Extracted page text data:
........
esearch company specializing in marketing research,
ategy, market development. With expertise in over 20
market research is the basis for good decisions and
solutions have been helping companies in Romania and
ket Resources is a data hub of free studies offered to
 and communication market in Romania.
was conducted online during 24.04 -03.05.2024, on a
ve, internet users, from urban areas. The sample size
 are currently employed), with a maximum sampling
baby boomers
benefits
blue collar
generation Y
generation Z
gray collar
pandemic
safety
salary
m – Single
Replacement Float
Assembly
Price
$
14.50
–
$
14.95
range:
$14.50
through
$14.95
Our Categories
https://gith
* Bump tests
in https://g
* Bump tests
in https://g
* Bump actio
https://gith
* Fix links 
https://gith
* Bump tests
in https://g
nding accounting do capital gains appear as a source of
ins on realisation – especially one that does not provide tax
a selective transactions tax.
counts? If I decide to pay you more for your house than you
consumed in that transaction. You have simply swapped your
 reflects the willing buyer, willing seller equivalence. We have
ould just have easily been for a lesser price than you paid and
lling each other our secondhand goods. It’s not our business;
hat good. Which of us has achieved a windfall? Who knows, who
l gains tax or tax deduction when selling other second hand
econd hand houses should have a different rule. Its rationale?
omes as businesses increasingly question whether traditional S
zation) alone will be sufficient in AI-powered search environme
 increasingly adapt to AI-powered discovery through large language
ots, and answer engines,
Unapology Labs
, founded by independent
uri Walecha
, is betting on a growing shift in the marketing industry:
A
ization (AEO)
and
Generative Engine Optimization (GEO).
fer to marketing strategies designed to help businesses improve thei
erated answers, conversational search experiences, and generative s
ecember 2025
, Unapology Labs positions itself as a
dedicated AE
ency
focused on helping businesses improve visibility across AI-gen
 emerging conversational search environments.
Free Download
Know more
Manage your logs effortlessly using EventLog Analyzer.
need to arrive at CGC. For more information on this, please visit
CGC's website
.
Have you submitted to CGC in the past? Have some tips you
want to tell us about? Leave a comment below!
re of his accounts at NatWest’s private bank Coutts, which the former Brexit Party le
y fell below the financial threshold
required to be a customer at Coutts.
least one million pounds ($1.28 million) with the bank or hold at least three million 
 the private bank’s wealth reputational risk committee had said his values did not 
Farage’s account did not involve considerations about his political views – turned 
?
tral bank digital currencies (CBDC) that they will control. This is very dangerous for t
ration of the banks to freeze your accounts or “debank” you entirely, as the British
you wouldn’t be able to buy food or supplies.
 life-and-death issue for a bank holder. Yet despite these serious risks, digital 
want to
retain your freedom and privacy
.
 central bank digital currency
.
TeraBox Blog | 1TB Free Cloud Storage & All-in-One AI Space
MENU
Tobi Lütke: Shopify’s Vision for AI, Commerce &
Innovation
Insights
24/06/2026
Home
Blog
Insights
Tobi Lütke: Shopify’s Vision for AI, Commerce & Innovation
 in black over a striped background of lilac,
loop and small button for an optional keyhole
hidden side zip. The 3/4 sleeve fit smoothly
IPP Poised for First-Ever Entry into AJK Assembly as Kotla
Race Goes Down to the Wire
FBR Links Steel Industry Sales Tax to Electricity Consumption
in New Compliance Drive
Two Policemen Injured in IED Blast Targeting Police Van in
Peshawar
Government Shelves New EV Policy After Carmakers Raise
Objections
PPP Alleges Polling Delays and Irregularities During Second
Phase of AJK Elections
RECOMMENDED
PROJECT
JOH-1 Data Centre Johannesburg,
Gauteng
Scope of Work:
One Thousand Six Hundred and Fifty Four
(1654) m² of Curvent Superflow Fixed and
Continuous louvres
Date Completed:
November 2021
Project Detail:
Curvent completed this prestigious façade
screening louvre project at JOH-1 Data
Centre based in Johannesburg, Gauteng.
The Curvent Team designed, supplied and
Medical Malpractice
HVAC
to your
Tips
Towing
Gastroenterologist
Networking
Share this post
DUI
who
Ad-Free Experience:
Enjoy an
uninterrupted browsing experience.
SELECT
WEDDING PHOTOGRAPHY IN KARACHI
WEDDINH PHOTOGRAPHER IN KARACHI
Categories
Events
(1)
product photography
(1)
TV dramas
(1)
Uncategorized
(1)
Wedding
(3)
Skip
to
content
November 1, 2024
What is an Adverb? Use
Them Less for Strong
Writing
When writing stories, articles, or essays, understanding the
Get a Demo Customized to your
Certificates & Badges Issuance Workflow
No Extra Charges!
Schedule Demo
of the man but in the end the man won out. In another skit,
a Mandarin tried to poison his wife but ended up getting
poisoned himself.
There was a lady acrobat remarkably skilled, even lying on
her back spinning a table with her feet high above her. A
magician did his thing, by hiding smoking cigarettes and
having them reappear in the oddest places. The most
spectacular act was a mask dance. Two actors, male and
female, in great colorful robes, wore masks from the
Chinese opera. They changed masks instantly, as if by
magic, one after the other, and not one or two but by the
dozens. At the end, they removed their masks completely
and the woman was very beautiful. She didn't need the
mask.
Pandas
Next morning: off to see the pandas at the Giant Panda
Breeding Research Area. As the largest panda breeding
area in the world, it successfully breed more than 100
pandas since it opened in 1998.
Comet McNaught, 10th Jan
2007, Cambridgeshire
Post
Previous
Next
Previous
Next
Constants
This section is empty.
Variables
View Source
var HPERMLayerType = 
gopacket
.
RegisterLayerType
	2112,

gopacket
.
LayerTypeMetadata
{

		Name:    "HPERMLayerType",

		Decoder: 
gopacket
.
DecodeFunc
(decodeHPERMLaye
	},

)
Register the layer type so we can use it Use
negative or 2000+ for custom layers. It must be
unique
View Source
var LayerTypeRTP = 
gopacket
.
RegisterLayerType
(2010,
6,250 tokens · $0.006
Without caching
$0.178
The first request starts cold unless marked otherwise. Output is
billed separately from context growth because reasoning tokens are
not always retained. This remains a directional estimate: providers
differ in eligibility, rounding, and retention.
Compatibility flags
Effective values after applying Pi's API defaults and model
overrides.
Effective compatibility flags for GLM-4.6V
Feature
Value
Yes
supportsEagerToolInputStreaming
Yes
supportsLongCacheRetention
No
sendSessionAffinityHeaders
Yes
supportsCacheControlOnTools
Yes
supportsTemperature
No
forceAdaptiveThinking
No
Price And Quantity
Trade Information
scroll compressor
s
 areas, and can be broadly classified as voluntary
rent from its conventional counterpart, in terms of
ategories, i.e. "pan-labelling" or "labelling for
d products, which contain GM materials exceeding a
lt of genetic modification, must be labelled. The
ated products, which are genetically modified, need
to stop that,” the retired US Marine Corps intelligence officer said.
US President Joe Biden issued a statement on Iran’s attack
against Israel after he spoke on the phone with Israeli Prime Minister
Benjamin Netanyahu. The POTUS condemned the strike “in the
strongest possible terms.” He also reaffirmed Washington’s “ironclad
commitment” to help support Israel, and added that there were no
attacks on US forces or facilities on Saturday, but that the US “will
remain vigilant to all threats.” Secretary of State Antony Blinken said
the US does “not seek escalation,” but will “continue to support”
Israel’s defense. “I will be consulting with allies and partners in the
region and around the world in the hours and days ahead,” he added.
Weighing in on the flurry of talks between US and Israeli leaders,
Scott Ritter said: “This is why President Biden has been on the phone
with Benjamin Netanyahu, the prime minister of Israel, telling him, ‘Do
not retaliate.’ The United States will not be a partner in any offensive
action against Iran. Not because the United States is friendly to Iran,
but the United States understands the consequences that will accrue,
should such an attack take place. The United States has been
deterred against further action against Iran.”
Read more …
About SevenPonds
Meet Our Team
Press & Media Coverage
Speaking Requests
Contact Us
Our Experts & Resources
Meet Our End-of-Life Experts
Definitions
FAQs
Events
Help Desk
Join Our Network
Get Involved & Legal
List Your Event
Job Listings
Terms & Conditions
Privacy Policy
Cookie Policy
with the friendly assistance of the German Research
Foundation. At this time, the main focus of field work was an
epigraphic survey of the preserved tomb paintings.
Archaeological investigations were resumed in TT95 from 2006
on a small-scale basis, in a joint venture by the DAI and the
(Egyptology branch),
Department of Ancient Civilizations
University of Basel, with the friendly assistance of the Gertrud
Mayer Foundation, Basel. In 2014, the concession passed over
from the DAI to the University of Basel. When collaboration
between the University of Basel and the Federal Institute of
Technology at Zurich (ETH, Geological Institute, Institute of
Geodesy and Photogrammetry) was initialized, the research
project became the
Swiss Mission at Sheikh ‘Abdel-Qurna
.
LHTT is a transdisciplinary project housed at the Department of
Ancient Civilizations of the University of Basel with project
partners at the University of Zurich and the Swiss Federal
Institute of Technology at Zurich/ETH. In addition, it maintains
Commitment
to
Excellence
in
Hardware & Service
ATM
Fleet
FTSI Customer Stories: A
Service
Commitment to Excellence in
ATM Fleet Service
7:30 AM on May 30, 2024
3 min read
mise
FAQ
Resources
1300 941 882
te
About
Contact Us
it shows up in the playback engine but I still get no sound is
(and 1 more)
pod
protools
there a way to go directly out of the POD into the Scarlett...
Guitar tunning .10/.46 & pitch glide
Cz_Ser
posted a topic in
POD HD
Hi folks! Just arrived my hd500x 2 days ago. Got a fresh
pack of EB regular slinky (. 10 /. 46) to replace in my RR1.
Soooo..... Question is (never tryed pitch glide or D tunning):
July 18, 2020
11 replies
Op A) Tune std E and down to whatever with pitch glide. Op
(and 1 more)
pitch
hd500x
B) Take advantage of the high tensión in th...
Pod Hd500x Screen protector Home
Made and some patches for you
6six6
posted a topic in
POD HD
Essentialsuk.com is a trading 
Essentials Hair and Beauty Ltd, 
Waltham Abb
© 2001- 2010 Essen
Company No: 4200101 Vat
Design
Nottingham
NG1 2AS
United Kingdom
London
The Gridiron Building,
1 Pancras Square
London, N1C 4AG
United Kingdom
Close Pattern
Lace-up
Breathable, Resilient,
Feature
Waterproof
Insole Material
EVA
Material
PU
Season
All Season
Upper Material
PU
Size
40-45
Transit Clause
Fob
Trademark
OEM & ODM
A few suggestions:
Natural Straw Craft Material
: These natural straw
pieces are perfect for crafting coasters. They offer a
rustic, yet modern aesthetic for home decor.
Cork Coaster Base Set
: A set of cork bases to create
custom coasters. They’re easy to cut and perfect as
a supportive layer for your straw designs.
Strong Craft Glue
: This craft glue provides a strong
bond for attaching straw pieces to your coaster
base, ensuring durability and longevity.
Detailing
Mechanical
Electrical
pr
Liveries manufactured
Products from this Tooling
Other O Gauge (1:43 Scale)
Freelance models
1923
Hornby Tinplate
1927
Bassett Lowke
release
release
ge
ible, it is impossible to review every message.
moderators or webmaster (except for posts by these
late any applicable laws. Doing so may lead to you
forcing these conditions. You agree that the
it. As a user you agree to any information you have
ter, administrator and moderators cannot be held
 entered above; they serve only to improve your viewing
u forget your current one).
........
Exercise description = Count the lines in the data above that contain the string "moderators", treating case as significant. Give only the number.

Task solution = 2